Collected data:
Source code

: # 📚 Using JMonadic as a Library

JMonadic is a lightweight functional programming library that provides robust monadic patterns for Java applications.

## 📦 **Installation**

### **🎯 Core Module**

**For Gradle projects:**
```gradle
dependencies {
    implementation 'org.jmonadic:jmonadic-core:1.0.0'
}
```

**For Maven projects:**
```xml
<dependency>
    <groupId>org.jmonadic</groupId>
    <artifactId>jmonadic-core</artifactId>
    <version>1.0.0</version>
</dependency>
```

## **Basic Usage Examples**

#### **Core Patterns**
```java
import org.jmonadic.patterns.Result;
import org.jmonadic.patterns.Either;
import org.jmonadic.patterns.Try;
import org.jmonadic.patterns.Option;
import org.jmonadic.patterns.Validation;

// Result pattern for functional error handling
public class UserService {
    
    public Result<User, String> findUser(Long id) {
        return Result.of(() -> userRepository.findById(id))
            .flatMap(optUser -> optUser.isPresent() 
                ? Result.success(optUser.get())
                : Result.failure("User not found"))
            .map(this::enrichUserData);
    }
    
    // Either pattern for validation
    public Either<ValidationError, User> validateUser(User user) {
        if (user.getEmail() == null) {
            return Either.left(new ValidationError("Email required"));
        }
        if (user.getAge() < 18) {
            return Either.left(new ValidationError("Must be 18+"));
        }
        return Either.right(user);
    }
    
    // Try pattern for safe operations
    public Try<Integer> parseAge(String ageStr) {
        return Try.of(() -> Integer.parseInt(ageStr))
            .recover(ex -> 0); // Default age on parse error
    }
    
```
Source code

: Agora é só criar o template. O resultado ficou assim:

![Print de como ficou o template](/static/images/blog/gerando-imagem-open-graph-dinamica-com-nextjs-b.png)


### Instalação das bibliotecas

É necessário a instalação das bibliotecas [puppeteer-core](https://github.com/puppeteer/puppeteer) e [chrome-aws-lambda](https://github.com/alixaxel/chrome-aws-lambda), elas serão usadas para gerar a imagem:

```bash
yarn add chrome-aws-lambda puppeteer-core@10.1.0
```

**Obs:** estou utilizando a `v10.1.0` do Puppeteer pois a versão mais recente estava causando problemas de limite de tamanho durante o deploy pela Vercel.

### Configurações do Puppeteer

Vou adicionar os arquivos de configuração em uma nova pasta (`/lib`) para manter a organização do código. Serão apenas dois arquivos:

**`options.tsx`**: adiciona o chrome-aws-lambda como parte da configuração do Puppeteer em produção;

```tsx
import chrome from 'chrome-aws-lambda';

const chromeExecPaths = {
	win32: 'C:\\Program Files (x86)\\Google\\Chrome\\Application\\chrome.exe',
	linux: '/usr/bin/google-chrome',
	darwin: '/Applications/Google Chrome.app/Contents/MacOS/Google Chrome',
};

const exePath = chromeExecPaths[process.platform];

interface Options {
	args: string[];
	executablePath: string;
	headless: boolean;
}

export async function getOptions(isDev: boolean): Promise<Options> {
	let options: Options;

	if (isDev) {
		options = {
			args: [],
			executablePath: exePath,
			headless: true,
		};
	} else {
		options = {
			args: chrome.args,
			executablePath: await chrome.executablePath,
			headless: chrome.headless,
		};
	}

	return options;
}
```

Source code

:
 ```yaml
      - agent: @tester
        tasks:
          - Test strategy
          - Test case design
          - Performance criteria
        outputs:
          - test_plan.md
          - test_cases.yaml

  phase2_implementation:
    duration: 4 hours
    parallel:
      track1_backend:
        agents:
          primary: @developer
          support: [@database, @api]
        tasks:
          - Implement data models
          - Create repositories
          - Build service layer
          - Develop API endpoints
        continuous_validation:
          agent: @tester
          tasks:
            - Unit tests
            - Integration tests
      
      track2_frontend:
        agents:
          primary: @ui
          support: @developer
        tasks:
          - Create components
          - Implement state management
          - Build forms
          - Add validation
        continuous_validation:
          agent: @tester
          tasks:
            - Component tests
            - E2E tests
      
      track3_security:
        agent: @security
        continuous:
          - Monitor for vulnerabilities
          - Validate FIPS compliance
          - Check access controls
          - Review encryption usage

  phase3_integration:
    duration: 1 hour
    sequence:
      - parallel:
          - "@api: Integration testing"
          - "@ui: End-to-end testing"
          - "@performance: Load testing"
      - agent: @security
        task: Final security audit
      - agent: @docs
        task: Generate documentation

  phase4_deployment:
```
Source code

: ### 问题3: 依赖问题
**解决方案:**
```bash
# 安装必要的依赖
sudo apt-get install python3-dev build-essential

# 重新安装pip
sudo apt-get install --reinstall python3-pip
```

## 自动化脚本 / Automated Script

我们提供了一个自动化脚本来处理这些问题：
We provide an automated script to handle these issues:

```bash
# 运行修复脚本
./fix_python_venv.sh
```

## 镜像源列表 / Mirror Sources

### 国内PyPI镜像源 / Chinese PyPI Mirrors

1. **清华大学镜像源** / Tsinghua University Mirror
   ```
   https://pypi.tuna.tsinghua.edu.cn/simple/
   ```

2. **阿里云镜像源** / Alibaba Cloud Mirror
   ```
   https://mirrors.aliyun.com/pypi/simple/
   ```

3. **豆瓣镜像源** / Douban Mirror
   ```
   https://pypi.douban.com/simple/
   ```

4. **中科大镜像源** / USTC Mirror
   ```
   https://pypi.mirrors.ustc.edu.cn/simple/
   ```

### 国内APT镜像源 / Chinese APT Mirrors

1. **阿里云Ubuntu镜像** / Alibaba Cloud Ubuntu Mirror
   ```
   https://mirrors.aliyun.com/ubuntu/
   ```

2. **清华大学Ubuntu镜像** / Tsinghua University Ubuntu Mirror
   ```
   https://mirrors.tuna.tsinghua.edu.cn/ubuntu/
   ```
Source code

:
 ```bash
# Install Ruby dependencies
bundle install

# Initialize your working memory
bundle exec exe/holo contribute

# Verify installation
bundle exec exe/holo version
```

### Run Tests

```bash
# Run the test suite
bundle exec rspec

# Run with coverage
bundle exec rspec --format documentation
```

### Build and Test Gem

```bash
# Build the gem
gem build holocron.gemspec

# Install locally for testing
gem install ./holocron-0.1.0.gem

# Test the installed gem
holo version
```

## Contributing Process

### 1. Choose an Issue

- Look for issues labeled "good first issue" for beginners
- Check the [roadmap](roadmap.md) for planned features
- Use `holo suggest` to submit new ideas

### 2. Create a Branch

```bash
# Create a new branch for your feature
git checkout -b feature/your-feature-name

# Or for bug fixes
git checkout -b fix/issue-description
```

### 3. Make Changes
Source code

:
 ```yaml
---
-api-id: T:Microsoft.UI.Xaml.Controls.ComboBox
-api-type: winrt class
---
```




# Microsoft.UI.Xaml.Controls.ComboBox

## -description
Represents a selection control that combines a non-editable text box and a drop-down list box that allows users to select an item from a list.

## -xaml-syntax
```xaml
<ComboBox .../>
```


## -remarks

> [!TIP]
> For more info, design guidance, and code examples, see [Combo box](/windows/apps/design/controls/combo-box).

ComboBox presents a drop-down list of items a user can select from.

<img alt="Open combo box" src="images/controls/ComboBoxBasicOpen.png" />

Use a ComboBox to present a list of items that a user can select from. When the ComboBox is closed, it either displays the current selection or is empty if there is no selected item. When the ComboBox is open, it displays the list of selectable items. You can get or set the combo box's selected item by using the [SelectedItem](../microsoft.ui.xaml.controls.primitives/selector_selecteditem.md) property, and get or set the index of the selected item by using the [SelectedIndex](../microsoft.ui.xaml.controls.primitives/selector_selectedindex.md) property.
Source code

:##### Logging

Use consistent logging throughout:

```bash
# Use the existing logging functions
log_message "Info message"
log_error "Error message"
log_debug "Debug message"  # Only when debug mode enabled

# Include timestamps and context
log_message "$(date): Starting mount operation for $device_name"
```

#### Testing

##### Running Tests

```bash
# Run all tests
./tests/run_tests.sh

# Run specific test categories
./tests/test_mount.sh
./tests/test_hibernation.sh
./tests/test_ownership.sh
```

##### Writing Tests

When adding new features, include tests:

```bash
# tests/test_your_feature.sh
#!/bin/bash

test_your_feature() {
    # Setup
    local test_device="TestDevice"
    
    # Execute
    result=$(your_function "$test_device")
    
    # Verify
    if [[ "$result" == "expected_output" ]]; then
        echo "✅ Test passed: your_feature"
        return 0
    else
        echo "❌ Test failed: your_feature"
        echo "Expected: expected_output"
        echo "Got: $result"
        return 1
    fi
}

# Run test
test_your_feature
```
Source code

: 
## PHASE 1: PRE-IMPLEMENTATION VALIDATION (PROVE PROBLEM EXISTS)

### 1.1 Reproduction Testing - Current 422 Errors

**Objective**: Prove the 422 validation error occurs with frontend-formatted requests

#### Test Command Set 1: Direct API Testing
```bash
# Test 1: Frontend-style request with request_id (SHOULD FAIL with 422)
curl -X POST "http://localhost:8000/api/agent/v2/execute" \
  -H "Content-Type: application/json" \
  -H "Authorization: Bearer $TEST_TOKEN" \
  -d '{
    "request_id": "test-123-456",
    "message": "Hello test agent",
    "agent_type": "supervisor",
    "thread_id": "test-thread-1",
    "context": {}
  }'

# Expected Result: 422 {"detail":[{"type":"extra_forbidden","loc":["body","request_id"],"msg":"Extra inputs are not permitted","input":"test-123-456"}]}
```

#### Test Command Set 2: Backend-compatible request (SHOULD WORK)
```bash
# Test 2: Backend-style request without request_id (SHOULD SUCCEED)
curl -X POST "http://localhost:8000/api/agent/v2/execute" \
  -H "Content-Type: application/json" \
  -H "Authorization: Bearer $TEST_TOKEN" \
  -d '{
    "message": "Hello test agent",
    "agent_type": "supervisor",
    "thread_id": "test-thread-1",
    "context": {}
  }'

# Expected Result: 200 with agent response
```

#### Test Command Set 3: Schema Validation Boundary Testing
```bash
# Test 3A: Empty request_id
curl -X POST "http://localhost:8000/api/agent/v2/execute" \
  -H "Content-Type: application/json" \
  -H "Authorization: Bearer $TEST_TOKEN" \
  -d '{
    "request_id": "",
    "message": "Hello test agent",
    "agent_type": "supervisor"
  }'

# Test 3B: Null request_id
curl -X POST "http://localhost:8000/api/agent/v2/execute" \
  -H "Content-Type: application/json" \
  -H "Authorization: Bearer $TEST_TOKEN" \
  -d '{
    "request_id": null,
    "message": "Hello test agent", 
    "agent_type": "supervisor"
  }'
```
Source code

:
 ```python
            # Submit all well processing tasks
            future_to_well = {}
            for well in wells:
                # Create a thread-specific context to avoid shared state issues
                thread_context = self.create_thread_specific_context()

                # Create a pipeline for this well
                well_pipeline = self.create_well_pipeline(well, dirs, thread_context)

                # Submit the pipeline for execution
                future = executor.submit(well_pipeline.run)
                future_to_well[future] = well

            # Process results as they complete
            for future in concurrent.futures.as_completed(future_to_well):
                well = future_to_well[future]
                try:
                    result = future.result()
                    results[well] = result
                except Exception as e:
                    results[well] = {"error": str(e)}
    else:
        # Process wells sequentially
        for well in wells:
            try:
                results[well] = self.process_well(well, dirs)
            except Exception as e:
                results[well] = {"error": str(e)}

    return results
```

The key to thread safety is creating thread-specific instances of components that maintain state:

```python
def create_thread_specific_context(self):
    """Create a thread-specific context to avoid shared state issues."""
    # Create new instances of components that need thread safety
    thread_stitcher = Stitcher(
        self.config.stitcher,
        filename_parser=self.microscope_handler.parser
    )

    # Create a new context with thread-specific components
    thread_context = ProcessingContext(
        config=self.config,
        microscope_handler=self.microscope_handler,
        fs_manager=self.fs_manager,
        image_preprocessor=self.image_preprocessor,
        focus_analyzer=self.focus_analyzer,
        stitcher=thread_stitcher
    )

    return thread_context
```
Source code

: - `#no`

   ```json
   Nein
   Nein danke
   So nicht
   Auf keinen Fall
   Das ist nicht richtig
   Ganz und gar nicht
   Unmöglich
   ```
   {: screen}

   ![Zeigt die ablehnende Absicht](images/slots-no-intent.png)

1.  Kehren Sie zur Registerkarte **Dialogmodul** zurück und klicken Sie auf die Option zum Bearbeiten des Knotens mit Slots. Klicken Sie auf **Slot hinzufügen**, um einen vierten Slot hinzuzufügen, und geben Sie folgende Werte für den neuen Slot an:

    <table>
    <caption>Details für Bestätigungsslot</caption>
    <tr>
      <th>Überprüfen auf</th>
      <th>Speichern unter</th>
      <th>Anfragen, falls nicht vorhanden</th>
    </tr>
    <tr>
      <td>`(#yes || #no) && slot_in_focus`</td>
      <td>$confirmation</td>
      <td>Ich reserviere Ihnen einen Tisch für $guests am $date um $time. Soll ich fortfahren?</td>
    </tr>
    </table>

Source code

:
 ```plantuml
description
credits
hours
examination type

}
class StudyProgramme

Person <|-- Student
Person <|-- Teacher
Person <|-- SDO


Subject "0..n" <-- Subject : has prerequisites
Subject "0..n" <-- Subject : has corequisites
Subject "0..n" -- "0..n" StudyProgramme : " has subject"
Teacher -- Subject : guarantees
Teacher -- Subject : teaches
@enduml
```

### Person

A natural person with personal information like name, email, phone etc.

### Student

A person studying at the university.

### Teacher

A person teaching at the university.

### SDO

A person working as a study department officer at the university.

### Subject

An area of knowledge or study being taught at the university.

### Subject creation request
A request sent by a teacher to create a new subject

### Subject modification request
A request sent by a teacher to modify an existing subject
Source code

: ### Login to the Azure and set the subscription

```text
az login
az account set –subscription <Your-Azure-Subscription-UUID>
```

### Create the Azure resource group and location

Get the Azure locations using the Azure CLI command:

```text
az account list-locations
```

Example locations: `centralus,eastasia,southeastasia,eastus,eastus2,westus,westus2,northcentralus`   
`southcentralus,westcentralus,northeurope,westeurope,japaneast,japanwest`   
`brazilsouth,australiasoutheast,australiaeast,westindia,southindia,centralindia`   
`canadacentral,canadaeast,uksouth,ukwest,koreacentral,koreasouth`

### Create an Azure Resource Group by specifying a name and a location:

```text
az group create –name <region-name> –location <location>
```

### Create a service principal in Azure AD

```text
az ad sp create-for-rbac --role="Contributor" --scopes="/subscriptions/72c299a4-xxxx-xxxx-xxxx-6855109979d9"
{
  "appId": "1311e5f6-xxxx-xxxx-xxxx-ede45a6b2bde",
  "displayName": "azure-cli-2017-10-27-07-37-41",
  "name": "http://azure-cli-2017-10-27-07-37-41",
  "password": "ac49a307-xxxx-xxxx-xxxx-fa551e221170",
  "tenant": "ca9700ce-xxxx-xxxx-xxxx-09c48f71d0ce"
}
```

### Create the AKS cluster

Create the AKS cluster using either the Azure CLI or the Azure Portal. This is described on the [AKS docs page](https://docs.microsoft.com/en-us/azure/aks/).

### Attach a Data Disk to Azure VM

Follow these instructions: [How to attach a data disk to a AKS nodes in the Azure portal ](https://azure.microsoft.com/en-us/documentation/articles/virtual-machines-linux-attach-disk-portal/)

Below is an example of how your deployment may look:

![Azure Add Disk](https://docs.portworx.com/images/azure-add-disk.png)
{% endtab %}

[Task]
Filter on the word "Alibaba": copy each matching line from the entries above.

[Solved exercise]
2. **阿里云镜像源** / Alibaba Cloud Mirror
1. **阿里云Ubuntu镜像** / Alibaba Cloud Ubuntu Mirror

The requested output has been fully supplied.